Home made soup is a wonderful way of stretching the food budget.  Also it is a way to use up leftovers like meat and vegetables in a meal that doesn’t look like leftovers.  Today with our wonderful refrigerators, we can freeze extra broth and leftovers for soup.  I keep a freezer bag that I put cooked vegetables that are left over in small amounts after a meal. It is usually just a spoonful or two. Really not enough to save to reheat.  I just collect all those little dabs of veggies in that freezer bag and in a couple of weeks I have enough for soup.  Other foods that I put in the leftover freezer bag can be the one slice of tomato no one ate or the extra chopped celery or onion that you over chopped for a recipe.  I refuse to waste the tops of the celery stocks so I will cut them up with the leaves into that bag.  If a recipe calls for less canned tomatoes then what was in the can, I just dump the excess canned tomatoes right into the bag.  Left over cooked rice is also a good addition to the freezer bag.  Sometimes the bag is blessed with leftover small pieces of meat or gravy after a meal.  In that case all that will be needed to make soup is some bouillon cubes and you have a meal when the cupboard is bare.
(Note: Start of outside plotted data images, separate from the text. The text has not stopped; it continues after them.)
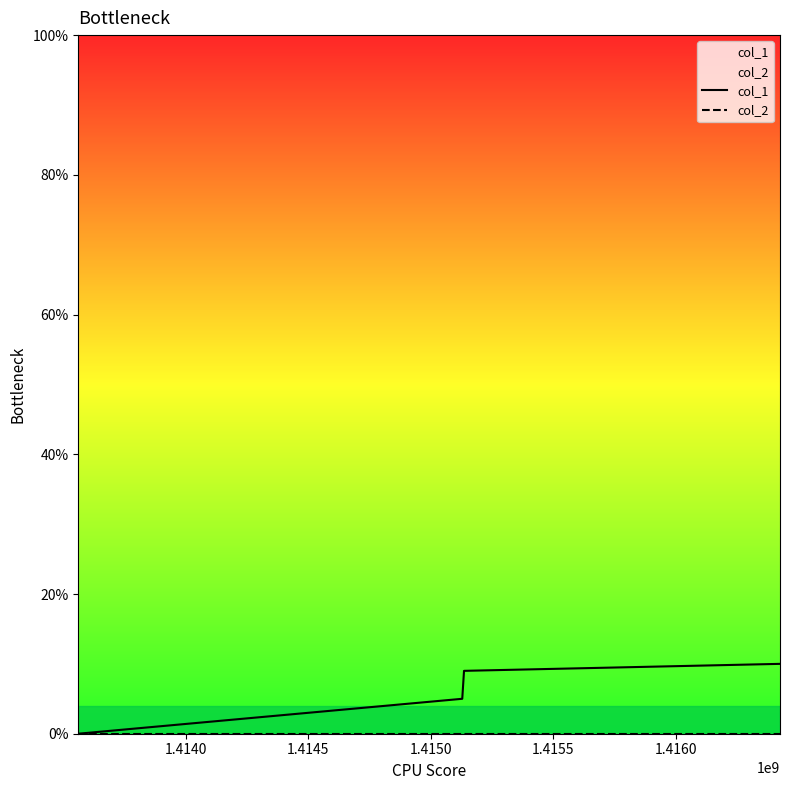

What is the greatest value displayed?

10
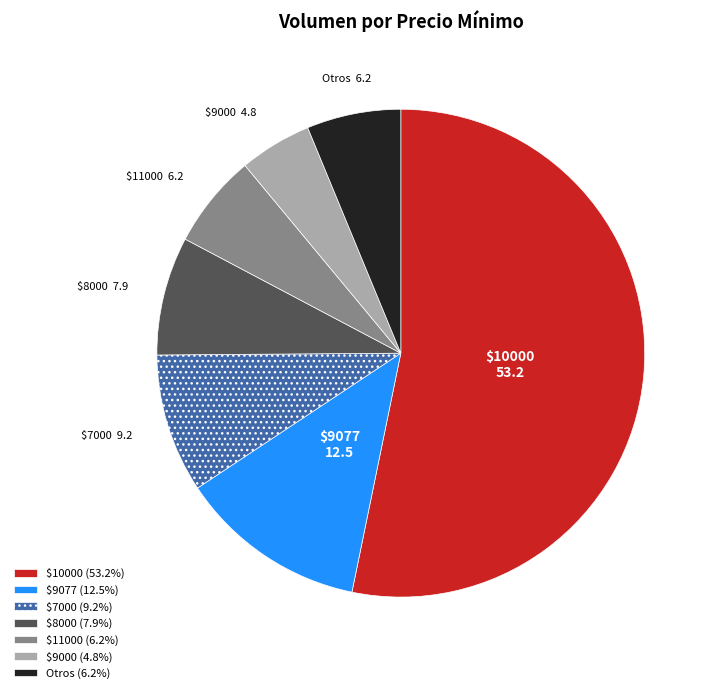

Is $10000 the majority of the pie?

Yes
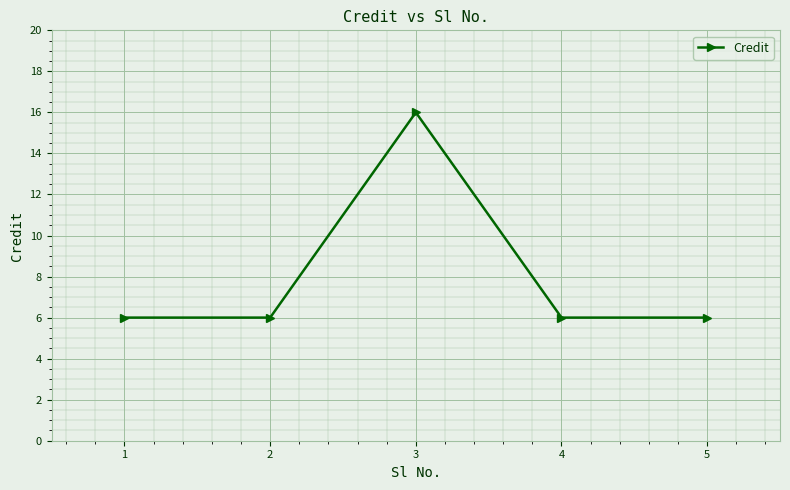

Count the number of data series in this chart.

1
The recipe I am going to share with you is a basic chicken soup using a chicken breast.  You can make it the same way with other parts of the chicken or with home made stock with leftover roast chicken meat just like I described earlier in this diary.  The other feature of this soup is that you put 2 cups of soup in a blender or food processor and blend until smooth.  Then it is added back to the soup to make it creamy and thick.  I usually don’t do that to my soup unless I want more of a chowder like soup.

Pennsylvania Chicken Noodle Soup

2 tablespoons butter or margarine

1 stalk celery, finely chopped

1 carrot, finely chopped

1/2 cup finely chopped onion

1 large chicken breast, skinned (about 1/2 lb.)

4 oz. noodles, narrow, wide or Dutch

1 cup corn frozen or canned

1/4 teaspoon black pepper

Melt butter in a large, heavy saucepan. Stir in the celery, carrot and onion; coat with butter.  Add the chicken.  Cook over medium low hear, covered, for 10 to 15 minutes.  Turn several times.  Remove chicken. Cut into small cubes.  Set aside.  Add the chicken broth to the saucepan.  Bring to a rapid boil.  Add the noodles and corn. Simmer, covered, for 15 minutes until noodles are just done.  Remove 2 cups of the soup and blend until smooth. Return mixture to soup.  Add the chicken.  Heat for a minute or two.  Season with pepper.  Add salt, if needed.  Serve steaming hot in large, wide bowls.  Makes 4 servings.

I know it is hot out there right now and soup just seems yummier in the cooler weather.  I like to take my soup out side in the shade and eat it with a sandwich and jello.  We don’t get winter weather here in South Florida.

I hope the tips I gave you on saving leftover veggies will give a helping hand with soup making so you are covered when you are out of money and out of ideas.